Monday, 29 November 2010


     I went to a rather good fair at Fayence, in Provence behind Nice, and found an old friend selling lots of linen. He rather diffidently opened a large metal box and showed me an amazing collection of different patterned alphabets in copper, all unused, and arranged in little cardboard boxes. He explained that they had come from a linen factory where the bridal trousseaux and dowries were woven and that the templates, with powder tamped with a stiff little brush, were for marking the initials of the bride, ready for embroidery. They were all complete and unused and varied from very small, for hankies and underwear, to very large, about 6" high and with elaborate swirls and decorations, meant for sheets. I think there were 12 or more sets, in every possible combination and in many sizes, using all 27 letters of the alphabet. I took them to fairs and they were a great success and people found many uses for them, decorating their craft work and so on. After about a year, one of my friends suddenly decided to buy all the big ones and she started a wonderful bespoke business - she placed the double initials, well spaced out, and pushed acrylic paint through, like a stencil, and she used white paint on a blue linen ground, and blue on a white linen sheet. The resulting fabrics thus had the personal initials of the clients who hung them as curtains and bed drapes and found many other uses for these exclusive designs. It was such a simple idea (though it did demand patience and skill to get the spacing right) and I thought she deserved her rich reward for a very original invention. As Polly Lyster had the business of dyeing the hemp and linen, it was a rather good example of co-operation by T4T members working together. We all made a reasonable profit for our work and the customers had something quite original and exclusive.

Tuesday, 23 November 2010


   When I bought this pretty little tablecloth lovingly embroidered with hearts and flowers in red, blue and white, the seller told me that it had a secret message in the design.  It was embroidered during the last war by a patriotic housewife to show defiance to the occupation, the colours are taken from the tricolor flag of France and the hearts an obvious symbol of patriotism.  Such small acts of bravery remind us of the cruel times suffered by the French under Nazi rule.   During the war there were acute shortages and the women used to gather nettles, thistles and broom to spin and weave into cloth for clothes and home;  the broom made a very lovely silky golden fabric which is rare to find but much prized for its colour and softness.

▶ **Records from a data collection**

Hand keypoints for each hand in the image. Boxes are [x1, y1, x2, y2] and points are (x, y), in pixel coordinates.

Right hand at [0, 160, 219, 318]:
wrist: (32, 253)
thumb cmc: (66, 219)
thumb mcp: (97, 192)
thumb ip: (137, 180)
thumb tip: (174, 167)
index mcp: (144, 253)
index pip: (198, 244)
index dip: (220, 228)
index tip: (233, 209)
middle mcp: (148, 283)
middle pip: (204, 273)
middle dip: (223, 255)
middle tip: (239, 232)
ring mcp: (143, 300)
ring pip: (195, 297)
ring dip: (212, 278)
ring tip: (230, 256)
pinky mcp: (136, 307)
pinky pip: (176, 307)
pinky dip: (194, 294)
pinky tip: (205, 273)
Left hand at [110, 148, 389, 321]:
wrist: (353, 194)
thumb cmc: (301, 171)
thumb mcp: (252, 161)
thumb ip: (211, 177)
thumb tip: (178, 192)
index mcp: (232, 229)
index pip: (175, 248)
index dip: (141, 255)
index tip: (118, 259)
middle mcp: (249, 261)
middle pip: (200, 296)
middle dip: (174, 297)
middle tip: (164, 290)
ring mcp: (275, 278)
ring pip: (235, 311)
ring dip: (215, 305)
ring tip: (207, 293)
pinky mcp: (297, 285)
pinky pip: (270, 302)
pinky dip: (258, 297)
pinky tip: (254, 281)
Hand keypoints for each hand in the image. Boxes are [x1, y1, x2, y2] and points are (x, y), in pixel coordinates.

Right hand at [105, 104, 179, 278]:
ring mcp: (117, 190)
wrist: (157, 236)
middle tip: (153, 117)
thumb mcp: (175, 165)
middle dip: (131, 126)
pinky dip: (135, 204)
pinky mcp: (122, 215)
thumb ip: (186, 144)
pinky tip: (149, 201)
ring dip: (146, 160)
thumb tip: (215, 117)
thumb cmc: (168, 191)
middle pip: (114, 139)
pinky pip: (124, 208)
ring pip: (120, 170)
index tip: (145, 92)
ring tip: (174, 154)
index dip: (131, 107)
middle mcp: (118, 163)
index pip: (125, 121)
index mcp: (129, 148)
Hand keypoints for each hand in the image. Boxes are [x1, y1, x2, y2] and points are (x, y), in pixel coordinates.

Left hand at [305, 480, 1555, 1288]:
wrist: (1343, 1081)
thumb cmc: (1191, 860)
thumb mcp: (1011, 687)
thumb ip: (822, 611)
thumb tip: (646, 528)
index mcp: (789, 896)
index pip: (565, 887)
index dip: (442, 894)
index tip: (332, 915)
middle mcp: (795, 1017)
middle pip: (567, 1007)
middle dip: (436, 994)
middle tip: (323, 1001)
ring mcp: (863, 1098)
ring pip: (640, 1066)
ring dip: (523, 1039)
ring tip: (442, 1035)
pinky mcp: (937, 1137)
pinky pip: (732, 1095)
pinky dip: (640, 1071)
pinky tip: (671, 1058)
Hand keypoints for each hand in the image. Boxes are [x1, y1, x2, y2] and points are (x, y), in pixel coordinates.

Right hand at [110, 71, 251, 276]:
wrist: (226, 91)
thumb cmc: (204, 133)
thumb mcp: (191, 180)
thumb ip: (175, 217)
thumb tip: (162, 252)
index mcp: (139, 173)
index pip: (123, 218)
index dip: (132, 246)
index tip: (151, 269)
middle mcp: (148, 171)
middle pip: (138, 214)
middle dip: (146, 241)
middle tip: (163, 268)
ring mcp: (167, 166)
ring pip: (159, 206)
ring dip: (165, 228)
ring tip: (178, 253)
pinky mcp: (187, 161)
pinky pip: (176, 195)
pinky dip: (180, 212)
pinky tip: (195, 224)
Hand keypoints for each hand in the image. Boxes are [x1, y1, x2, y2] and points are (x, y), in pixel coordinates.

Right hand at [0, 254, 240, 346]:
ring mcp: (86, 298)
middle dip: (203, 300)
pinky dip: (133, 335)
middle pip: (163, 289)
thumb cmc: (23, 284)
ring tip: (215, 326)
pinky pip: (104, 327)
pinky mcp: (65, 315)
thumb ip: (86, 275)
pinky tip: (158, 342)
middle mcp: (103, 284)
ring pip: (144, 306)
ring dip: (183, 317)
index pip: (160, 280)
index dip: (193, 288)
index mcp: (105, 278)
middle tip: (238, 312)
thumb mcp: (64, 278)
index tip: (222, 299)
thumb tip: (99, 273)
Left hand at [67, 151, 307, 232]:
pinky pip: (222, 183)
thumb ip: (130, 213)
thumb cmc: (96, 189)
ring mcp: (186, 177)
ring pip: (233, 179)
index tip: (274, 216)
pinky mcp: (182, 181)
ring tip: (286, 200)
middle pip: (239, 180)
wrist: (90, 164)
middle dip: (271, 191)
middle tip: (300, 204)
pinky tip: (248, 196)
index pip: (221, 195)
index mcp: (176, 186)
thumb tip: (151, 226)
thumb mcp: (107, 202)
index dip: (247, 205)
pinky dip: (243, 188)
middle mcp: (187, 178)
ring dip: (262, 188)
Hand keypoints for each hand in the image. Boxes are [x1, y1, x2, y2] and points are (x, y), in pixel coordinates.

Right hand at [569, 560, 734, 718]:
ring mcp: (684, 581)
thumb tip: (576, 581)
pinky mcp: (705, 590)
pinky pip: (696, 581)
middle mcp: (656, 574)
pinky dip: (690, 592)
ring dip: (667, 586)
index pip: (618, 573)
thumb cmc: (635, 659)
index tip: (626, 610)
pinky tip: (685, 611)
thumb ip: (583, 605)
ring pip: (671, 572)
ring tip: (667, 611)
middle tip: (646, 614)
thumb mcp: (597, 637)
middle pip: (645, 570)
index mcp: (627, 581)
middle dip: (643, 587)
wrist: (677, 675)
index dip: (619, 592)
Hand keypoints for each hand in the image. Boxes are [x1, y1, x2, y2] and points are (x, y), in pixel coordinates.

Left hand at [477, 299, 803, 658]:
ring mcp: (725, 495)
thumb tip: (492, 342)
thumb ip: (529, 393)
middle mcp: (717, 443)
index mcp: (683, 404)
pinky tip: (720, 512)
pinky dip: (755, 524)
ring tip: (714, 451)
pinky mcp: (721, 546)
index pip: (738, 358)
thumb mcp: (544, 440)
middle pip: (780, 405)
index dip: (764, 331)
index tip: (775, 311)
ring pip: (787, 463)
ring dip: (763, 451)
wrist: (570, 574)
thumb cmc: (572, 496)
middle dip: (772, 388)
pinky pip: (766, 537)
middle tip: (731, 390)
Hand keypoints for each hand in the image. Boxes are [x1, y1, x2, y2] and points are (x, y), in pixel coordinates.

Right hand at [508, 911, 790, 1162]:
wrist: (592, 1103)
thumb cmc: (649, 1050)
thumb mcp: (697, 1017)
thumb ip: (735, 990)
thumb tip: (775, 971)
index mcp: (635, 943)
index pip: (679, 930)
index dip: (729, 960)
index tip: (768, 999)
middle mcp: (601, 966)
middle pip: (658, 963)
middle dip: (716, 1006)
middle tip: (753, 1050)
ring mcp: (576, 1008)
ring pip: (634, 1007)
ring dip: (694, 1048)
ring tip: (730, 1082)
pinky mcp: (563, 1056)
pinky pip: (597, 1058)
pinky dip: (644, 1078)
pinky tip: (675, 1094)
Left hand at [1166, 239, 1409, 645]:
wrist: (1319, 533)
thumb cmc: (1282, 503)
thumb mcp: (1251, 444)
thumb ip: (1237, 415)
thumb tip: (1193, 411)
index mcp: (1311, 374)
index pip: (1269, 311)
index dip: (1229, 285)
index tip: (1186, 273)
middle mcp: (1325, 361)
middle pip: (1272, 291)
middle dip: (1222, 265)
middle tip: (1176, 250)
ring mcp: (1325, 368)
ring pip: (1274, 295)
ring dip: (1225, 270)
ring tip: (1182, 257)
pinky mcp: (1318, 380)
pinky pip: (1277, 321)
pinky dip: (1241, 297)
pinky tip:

▶ **PROBLEM SET**
(a) Reproduce word for word the part of the blog post about French linen between "When I bought" and "colour and softness.", inclusive.
(b) Write the next part of the blog post about French linen, picking up after its final sentence.

▶ **OUTPUTS FOR THE TASKS**
(a)
When I bought this pretty little tablecloth lovingly embroidered with hearts and flowers in red, blue and white, the seller told me that it had a secret message in the design.  It was embroidered during the last war by a patriotic housewife to show defiance to the occupation, the colours are taken from the tricolor flag of France and the hearts an obvious symbol of patriotism.  Such small acts of bravery remind us of the cruel times suffered by the French under Nazi rule.   During the war there were acute shortages and the women used to gather nettles, thistles and broom to spin and weave into cloth for clothes and home;  the broom made a very lovely silky golden fabric which is rare to find but much prized for its colour and softness.

(b)
Tuesday, 16 November 2010


   The name Georgina von Etzdorf will ring many bells.  Her silks and scarves were the talk of the town several years ago and now, after a long break, expanding in other directions,she is back with treasures from her archives to sell in time for Christmas.  Although I deal in old textiles, I am fascinated by her bold and innovative designs and colour combinations and this could be a chance to give something rather unique for Christmas that could be someone's best fashion accessory.  The enclosed invitation is for all lovers of fine design and they will be welcome at Shrewton, not far from Salisbury, and the entrance fee of £1 will go to the Alzheimer charity.  Refreshments available.  THE DATE IS  SUNDAY NOV.28th  12 pm - 5 pm
The place is Zion House, Salisbury Road, Shrewton SP3 4EQ.  Tel. 01980 621940.
    I have kept the picture on the right for many years - an early work of her art entitled WURLITZER
which has a wonderful 3D dimension and embodies the harmonies and swelling sounds of the organ in a very graphic way.  I like the idea of two different arts being joined in this way - music and art and design.

Saturday, 13 November 2010


This watercolour, 'Red bedroom, hunting lodge' by Alexandre Serebriakoff, shows  an interesting interior design which is vibrant and warm.  There are a great many different striped treatments, including the half-drawn blinds, and I felt myself drawn to the warm and stimulating colours of all the soft furnishings;  the rich rug, the red tablecloth,  the bed ends, the trellis pattern bedcover, pennant pelmet and striped curtains, with plenty of lighting in table lamps and bracket wall lights for dark winter evenings.  Little book case, small ornaments, vase of flowers, mirror and w.p.b. complete the details and I guess this was painted in the 1920s?  With a bright fire in the grate I can imagine a wonderfully cosy bed-sit in a rather grand style!   It's always interesting to see how other people decorated their houses in other countries - we are used to seeing the fabulous  ballet costumes and jewels of the Russians and the grandest of palaces, but everyday living in more modest houses is difficult to discover.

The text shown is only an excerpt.